The Justice Secretary has insisted human rights laws reforms will “strengthen” freedoms and “curtail” abuses of the system, amid claims the move threatens how “ordinary people” challenge those in power.
Dominic Raab said the plans will allow the Government to deport more foreign criminals, prevent “spurious or unmeritorious claims”, reinforce the “quintessentially British right” of freedom of speech and ensure Parliament has the “last word on the laws of this land”.
Unveiling proposals for a new Bill of Rights in the Commons on Tuesday, Mr Raab said this would “revise and replace the framework provided under the Human Rights Act”.
Mr Raab told MPs: “Our proposals for a UK-wide Bill of rights will strengthen our freedoms, reflect our legal traditions, curtail those abuses of the system, reinforce the separation of powers between the judicial and legislative branches, and respect the democratic authority of this House, which, as so often in our history, has been a bulwark and a protector of our freedoms.”
It’s a dead cat distraction tactic by a Government that doesn’t know how to fix the criminal justice system that they’ve broken and is desperate to divert attention away from the corruption scandals they started
But the move has prompted a backlash from campaigners who say they are a “blatant, unashamed power grab from a Government that wants to put themselves above the law”, a “threat to how and when we can challenge those in power” while warning the rights of “ordinary people” could be “fatally weakened” by the changes.
Setting out how the Government will address concerns that the Act has been “subject to abuse”, Mr Raab said the plans will prevent criminals relying on Article 8 – the right to family life – to “frustrate their deportation from this country.”
Such claims make up “around 70%” of all successful human rights challenges by foreign national offenders against deportation orders, he said, adding: “Our proposals would enable us to legislate to curtail that abuse of the system.”

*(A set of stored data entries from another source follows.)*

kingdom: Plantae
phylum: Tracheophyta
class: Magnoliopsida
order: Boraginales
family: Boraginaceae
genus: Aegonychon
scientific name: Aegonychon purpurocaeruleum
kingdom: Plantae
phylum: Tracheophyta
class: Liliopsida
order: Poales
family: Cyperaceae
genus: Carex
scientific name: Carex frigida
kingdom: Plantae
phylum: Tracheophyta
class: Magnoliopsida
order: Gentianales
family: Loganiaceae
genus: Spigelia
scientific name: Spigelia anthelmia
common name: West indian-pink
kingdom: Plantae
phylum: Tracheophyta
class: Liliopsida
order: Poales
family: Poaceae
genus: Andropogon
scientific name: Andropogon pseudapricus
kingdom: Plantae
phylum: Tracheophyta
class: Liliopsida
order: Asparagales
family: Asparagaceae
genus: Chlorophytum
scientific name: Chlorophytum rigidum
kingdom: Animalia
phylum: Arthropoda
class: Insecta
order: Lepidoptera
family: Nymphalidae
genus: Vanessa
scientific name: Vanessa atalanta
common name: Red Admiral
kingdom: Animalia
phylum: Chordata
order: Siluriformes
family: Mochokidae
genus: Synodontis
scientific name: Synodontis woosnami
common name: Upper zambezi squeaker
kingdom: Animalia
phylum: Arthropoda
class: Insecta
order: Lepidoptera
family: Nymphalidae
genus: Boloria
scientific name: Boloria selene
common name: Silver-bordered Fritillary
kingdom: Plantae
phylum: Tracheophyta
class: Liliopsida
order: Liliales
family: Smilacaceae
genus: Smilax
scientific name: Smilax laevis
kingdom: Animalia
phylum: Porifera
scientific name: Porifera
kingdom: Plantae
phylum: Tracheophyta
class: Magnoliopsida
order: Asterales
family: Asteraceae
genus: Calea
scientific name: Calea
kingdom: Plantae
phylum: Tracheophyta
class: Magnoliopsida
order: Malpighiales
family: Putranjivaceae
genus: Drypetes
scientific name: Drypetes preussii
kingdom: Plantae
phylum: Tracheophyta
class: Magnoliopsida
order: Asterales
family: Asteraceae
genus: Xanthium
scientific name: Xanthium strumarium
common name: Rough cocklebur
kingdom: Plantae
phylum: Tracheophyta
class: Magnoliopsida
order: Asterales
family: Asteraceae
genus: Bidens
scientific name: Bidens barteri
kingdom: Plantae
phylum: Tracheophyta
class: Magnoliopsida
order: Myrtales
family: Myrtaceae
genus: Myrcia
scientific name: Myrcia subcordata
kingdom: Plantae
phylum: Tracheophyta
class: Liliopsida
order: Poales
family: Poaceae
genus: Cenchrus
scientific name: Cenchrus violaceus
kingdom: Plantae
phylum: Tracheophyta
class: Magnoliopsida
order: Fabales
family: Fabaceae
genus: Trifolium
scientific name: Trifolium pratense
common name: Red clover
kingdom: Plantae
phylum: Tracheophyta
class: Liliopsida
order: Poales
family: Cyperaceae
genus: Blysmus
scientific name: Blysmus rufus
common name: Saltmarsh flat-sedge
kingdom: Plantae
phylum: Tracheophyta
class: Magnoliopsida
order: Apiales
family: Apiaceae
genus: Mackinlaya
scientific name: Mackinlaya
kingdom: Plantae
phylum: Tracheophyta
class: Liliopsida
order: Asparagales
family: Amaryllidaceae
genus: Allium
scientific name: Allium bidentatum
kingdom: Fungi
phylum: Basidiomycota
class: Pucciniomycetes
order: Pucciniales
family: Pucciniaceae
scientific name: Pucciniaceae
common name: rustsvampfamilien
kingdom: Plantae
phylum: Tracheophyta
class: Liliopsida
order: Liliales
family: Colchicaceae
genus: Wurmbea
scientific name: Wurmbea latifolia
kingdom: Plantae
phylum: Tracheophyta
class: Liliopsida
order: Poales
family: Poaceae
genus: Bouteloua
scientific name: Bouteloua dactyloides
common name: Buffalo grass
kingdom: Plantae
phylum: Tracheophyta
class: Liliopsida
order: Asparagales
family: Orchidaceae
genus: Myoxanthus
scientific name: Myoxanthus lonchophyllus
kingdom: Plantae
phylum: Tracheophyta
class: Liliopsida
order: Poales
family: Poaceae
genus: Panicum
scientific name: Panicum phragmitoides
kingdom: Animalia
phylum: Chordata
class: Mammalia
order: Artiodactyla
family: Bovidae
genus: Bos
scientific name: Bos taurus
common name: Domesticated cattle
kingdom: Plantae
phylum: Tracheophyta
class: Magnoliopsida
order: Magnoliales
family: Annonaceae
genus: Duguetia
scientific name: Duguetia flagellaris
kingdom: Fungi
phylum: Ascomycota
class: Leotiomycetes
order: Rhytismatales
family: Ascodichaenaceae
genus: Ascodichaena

Discussing how the proposals will reinforce the weight given to freedom of speech, he said this was a “quintessentially British right”, adding: “But one which we have seen eroded of late by a combination of case law introducing continental-style privacy rules and the incremental narrowing of the scope for respectful but rambunctious debate in politically-sensitive areas, something we in this House should resist, both on principle but also in the interests of effective decision-making that only comes from a full airing of contrary views.
“Freedom of speech does sometimes mean the freedom to say things which others may not wish to hear.”
Labour’s shadow justice secretary Steve Reed branded the reforms a “dead cat distraction tactic” and “all mouth and no trousers”, adding that they offered “nothing new”.
He told MPs: “Every time the Government’s in trouble politically they wheel out reforming the Human Rights Act.
“It’s a dead cat distraction tactic by a Government that doesn’t know how to fix the criminal justice system that they’ve broken and is desperate to divert attention away from the corruption scandals they started.
“This is little more than an attempt to wage culture wars because they’ve surrendered from waging war on crime and corruption.”
Mr Raab’s plan to rewrite the Act is the latest attempt by Tory ministers to tackle the legislation, which enshrined the European Convention on Human Rights (ECHR) into domestic law.
While he confirmed the UK will remain a party to the ECHR, Mr Raab said the reforms would “sharpen” the separation of powers and make the UK Supreme Court, not the Strasbourg court, the “ultimate judicial arbiter when it comes to interpreting the ECHR in this country”.
The Government wants to “prevent the misuse and the distortion” of the ECHR and the plans will make it “crystal clear that the UK courts are under no duty to follow Strasbourg caselaw”, he said, adding that his “critique” is levelled at the way the Act is operating and not at the UK judiciary “who have quite properly sought to implement legislation passed in this House”.
The findings of a review of the Act have also been published alongside the launch of a three-month consultation asking for views on the plans.
The review said although the law has been a success, “there is clear room for a coherent package of reforms carrying both domestic and international benefits.”
Chairman Sir Peter Gross said separate reforms recommended by the panel “are designed to improve how the HRA operates, both domestically across the UK, and, in the UK Courts’ relationship with the European Court of Human Rights. Otherwise, it is our view that the Human Rights Act works well and has benefited many.”
Baroness Kishwer Falkner, chairman of the Equality and Human Rights Commission, said the Act plays a “vital role in protecting everyone in the UK” and its benefits are “unquestionable”, adding: “We will analyse these proposals carefully. We will welcome any changes which would strengthen protections and oppose any that might reduce or weaken them.”